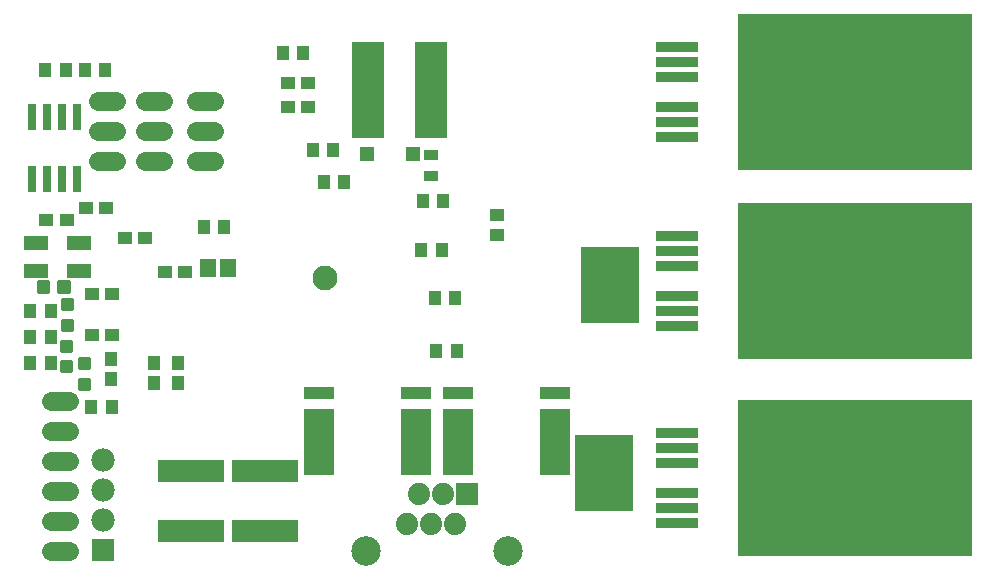
<source format=gbs>
G75*
%MOIN*%
%OFA0B0*%
%FSLAX25Y25*%
%IPPOS*%
%LPD*%
%AMOC8*
5,1,8,0,0,1.08239X$1,22.5*
%
%ADD10R,0.05124X0.03550*%
%ADD11R,0.05518X0.06306*%
%ADD12R,0.22054X0.07683*%
%ADD13R,0.04731X0.04337*%
%ADD14R,0.04724X0.04724*%
%ADD15C,0.06400*%
%ADD16R,0.11030X0.31896*%
%ADD17R,0.04337X0.04731*%
%ADD18R,0.19600X0.25800*%
%ADD19R,0.10000X0.22400*%
%ADD20R,0.10000X0.03900*%
%ADD21R,0.78400X0.52400*%
%ADD22R,0.14400X0.03200*%
%ADD23C,0.08274*%
%ADD24R,0.07880X0.04731*%
%ADD25R,0.02800X0.09100*%
%ADD26C,0.01301*%
%ADD27R,0.07400X0.07400*%
%ADD28C,0.07400*%
%ADD29C,0.09849*%
%ADD30R,0.07800X0.07800*%
%ADD31C,0.07800*%
D10*
X0192351Y0150071D03*
X0192351Y0157158D03*
D11*
X0124447Y0119240D03*
X0117754Y0119240D03*
D12*
X0112351Y0051779D03*
X0136726Y0051779D03*
X0136726Y0031700D03*
X0112351Y0031700D03*
D13*
X0086010Y0097052D03*
X0079317Y0097052D03*
X0079317Y0110802D03*
X0086010Y0110802D03*
X0103379Y0117990D03*
X0110072Y0117990D03*
X0096947Y0129240D03*
X0090254Y0129240D03*
X0083822Y0139240D03*
X0077129Y0139240D03*
X0070697Y0135177D03*
X0064004Y0135177D03*
X0144629Y0172990D03*
X0151322Y0172990D03*
X0151322Y0181115D03*
X0144629Y0181115D03*
X0214226Y0136961D03*
X0214226Y0130268D03*
D14*
X0186278Y0157365D03*
X0170924Y0157365D03*
D15*
X0071601Y0024865D02*
X0065601Y0024865D01*
X0065601Y0034865D02*
X0071601Y0034865D01*
X0071601Y0044865D02*
X0065601Y0044865D01*
X0065601Y0054865D02*
X0071601Y0054865D01*
X0071601Y0064865D02*
X0065601Y0064865D01*
X0065601Y0074865D02*
X0071601Y0074865D01*
X0081226Y0154865D02*
X0087226Y0154865D01*
X0096851Y0154865D02*
X0102851Y0154865D01*
X0113726Y0154865D02*
X0119726Y0154865D01*
X0119726Y0164865D02*
X0113726Y0164865D01*
X0102851Y0164865D02*
X0096851Y0164865D01*
X0087226Y0164865D02*
X0081226Y0164865D01*
X0081226Y0174865D02*
X0087226Y0174865D01*
X0096851Y0174865D02*
X0102851Y0174865D01*
X0113726Y0174865D02*
X0119726Y0174865D01*
D16*
X0171293Y0178615D03*
X0192159Y0178615D03*
D17*
X0159447Y0158615D03*
X0152754Y0158615D03*
X0156504Y0147990D03*
X0163197Y0147990D03*
X0189629Y0141740D03*
X0196322Y0141740D03*
X0195697Y0125490D03*
X0189004Y0125490D03*
X0193379Y0109240D03*
X0200072Y0109240D03*
X0200697Y0091740D03*
X0194004Y0091740D03*
X0123197Y0132990D03*
X0116504Y0132990D03*
X0065385Y0104865D03*
X0058692Y0104865D03*
X0058692Y0096427D03*
X0065385Y0096427D03*
X0065385Y0087677D03*
X0058692Y0087677D03*
X0079004Y0072990D03*
X0085697Y0072990D03*
X0085476Y0082456D03*
X0099851Y0080893D03*
X0099851Y0087586D03*
X0107976Y0087586D03*
X0107976Y0080893D03*
X0085476Y0089149D03*
X0083510Y0185177D03*
X0076817Y0185177D03*
X0070385Y0185177D03*
X0063692Y0185177D03*
X0142754Y0191115D03*
X0149447Y0191115D03*
D18*
X0251726Y0113615D03*
X0249851Y0051115D03*
D19*
X0233551Y0061365D03*
X0201151Y0061365D03*
X0187301Y0061365D03*
X0154901Y0061365D03*
D20*
X0154901Y0077615D03*
X0187301Y0077615D03*
X0201151Y0077615D03*
X0233551Y0077615D03*
D21*
X0333601Y0049240D03*
X0333601Y0114865D03*
X0333601Y0177990D03*
D22*
X0274051Y0182990D03*
X0274051Y0187990D03*
X0274051Y0192990D03*
X0274051Y0172990D03*
X0274051Y0167990D03*
X0274051Y0162990D03*
X0274051Y0129865D03*
X0274051Y0124865D03*
X0274051Y0119865D03*
X0274051Y0109865D03*
X0274051Y0104865D03*
X0274051Y0099865D03*
X0274051Y0064240D03*
X0274051Y0059240D03*
X0274051Y0054240D03*
X0274051Y0044240D03*
X0274051Y0039240D03*
X0274051Y0034240D03*
D23*
X0156726Y0116115D03*
D24*
X0074947Y0118462D03*
X0060380Y0118462D03*
X0060380Y0127517D03*
X0074947Y0127517D03*
D25*
X0074226Y0148940D03*
X0069226Y0148940D03*
X0064226Y0148940D03*
X0059226Y0148940D03*
X0059226Y0169540D03*
X0064226Y0169540D03*
X0069226Y0169540D03*
X0074226Y0169540D03*
D26*
X0068348Y0114508D02*
X0068348Y0111472D01*
X0068348Y0114508D02*
X0071384Y0114508D01*
X0071384Y0111472D01*
X0068348Y0111472D01*
X0068348Y0112772D02*
X0071384Y0112772D01*
X0071384Y0114072D02*
X0068348Y0114072D01*
X0061442Y0114508D02*
X0061442Y0111472D01*
X0061442Y0114508D02*
X0064478Y0114508D01*
X0064478Y0111472D01*
X0061442Y0111472D01*
X0061442Y0112772D02*
X0064478Y0112772D01*
X0064478Y0114072D02*
X0061442Y0114072D01*
X0069583Y0105549D02*
X0072619Y0105549D01*
X0069583Y0105549D02*
X0069583Y0108585D01*
X0072619Y0108585D01*
X0072619Y0105549D01*
X0072619Y0106849D02*
X0069583Y0106849D01*
X0069583Y0108149D02*
X0072619Y0108149D01*
X0072619Y0098644D02*
X0069583Y0098644D01*
X0069583Y0101680D01*
X0072619Y0101680D01*
X0072619Y0098644D01*
X0072619Y0099944D02*
X0069583Y0099944D01*
X0069583Y0101244D02*
X0072619Y0101244D01*
X0072306Y0091799D02*
X0069270Y0091799D01*
X0069270Y0094835D01*
X0072306Y0094835D01*
X0072306Y0091799D01*
X0072306Y0093099D02*
X0069270Y0093099D01*
X0069270Y0094399D02*
X0072306Y0094399D01*
X0075208Y0085862D02*
X0078244Y0085862D01*
X0075208Y0085862D02*
X0075208Y0088898D01*
X0078244Y0088898D01*
X0078244Y0085862D01*
X0078244Y0087162D02*
X0075208Y0087162D01*
X0075208Y0088462D02*
X0078244Y0088462D01*
X0072306Y0084894D02*
X0069270Y0084894D01*
X0069270Y0087930D01*
X0072306Y0087930D01*
X0072306Y0084894D01*
X0072306Y0086194D02*
X0069270Y0086194D01*
X0069270Y0087494D02*
X0072306Y0087494D01*
X0075208Y0078956D02*
X0078244Y0078956D01*
X0075208Y0078956D02*
X0075208Y0081992D01*
X0078244Y0081992D01*
X0078244Y0078956D01*
X0078244Y0080256D02*
X0075208Y0080256D01*
X0075208Y0081556D02*
X0078244Y0081556D01*
D27*
X0204351Y0043927D03*
D28*
X0196320Y0043927D03*
X0188288Y0043927D03*
X0184272Y0033927D03*
X0192304Y0033927D03*
X0200335Y0033927D03*
D29*
X0217934Y0024872D03*
X0170690Y0024872D03*
D30*
X0082976Y0025490D03*
D31*
X0082976Y0035490D03*
X0082976Y0045490D03*
X0082976Y0055490D03*
M02*

</source>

* [Work instructions]
Would you retype the lines above from the one with "X0333601Y0177990D03*" down to the one with "X0064478Y0114508D01*", word for word, both ends included and no other lines?

* [Written response]
X0333601Y0177990D03*
D22*
X0274051Y0182990D03*
X0274051Y0187990D03*
X0274051Y0192990D03*
X0274051Y0172990D03*
X0274051Y0167990D03*
X0274051Y0162990D03*
X0274051Y0129865D03*
X0274051Y0124865D03*
X0274051Y0119865D03*
X0274051Y0109865D03*
X0274051Y0104865D03*
X0274051Y0099865D03*
X0274051Y0064240D03*
X0274051Y0059240D03*
X0274051Y0054240D03*
X0274051Y0044240D03*
X0274051Y0039240D03*
X0274051Y0034240D03*
D23*
X0156726Y0116115D03*
D24*
X0074947Y0118462D03*
X0060380Y0118462D03*
X0060380Y0127517D03*
X0074947Y0127517D03*
D25*
X0074226Y0148940D03*
X0069226Y0148940D03*
X0064226Y0148940D03*
X0059226Y0148940D03*
X0059226Y0169540D03*
X0064226Y0169540D03*
X0069226Y0169540D03*
X0074226Y0169540D03*
D26*
X0068348Y0114508D02*
X0068348Y0111472D01*
X0068348Y0114508D02*
X0071384Y0114508D01*
X0071384Y0111472D01*
X0068348Y0111472D01*
X0068348Y0112772D02*
X0071384Y0112772D01*
X0071384Y0114072D02*
X0068348Y0114072D01*
X0061442Y0114508D02*
X0061442Y0111472D01*
X0061442Y0114508D02*
X0064478Y0114508D01*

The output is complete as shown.